The truth about confidence might change your whole perspective on what you currently know. You may already have a belief on whether or not you’re a confident person. But are you ready to hear this simple truth about confidence?
Here is the YouTube video I made for this week’s Creatively Confident Series.
The Truth about Confidence
Here it is. The truth about confidence… It’s as simple as this: My confidence looks different than yours. Wait, what does that mean? Exactly that. When I’m living my most confident self, this is going to look different from your most confident self. Ok, that seems obvious, we’re different people. But when we really look at it, it’s not that obvious.
Think about the word “confident.” Now think of a person that you would describe as confident. You may be thinking of someone who is really talkative, bubbly, or friendly. Oftentimes, this is how we would define a confident person. In many cases those people are confident, but not always. Sometimes the more confident person is the one quietly observing everyone. So which way is the right way to be confident? That’s just the thing! It’s going to look different for everyone!
Let’s Define Confidence
Confidence is defined by the Google dictionary as “a feeling of self-assurance arising from one’s appreciation of one’s own abilities or qualities.” The truth is that my abilities are different than your abilities. If I changed myself to act a certain way so that I could be what I thought was “confident,” it wouldn’t work.
My Confidence Story
When I was little, I was shy and quiet. I’m using the definition of shy that is “fear of social judgement.” I would get nervous around people. But as I got older, I grew out of that and I started realizing that I was just a person with a quiet voice who didn’t need to say a lot of extra words. People would call me shy a lot and it drove me crazy. First of all, how does it help me to tell me I’m shy? It would only hurt me feelings. Shy can hurt us if it keeps us from living our true self. But I didn’t actually feel shy. I just didn’t have a lot to say.
But because everyone was telling me I was shy, it was really hard to break out of that and feel confident in who I was. Luckily I was a very observant person. In high school I started noticing that some of the kids who looked “confident” who were really loud and talkative, didn’t always love themselves. They actually looked pretty insecure to me. When I actually liked myself quite a bit. But I was never the life of the party.
As I continued to ignore people calling me shy and started to live the way that felt the best to me, I made a lot of friends. Because I actually love connecting with people and meeting new people. When I’m with one or two people, I could talk to them for hours. But when I’m in a room full of people, I don’t want to be the center of attention. That’s not my confident.
Extroverts vs. introverts
Sometimes we can think that only extroverts are confident when actually there are a lot of introverts who are just as confident or more than extroverts. It’s an individual thing, feeling self-assurance in one’s own abilities. Our abilities are just different. I sometimes consider myself an extroverted introvert because I love connecting with people.
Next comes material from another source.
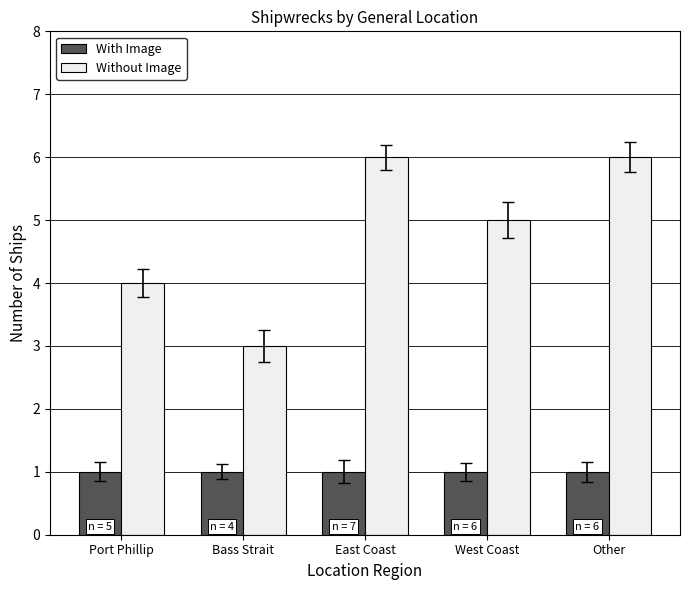

Which series has the largest total across all categories?

Without Image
It fuels me. But I also really like being by myself. It also fuels me. I’m not going to go deeper into extroverts vs. introverts right now but if you want to watch a fascinating Ted talk about it, watch this.
How to Gain Confidence
All those years, if I listened to the people telling me that I was shy growing up, I may never have made all of the relationships that I’m so grateful for today. I may not have tried so many new things and gone so many new places. Confidence is accepting yourself as you are, not as you think you’re supposed to be or what people say about you.
When you use the talents that you have right now, you will continue to grow and get better in those unique talents and you will be able to gain new talents and skills. Being confident in yourself doesn’t mean that you are automatically good at everything. But being confident in your abilities can help you as you try and learn new things, knowing that you have the ability to improve.
So today I challenge you to be YOUR confident, even if that looks different than someone else.
What does confidence look like to you?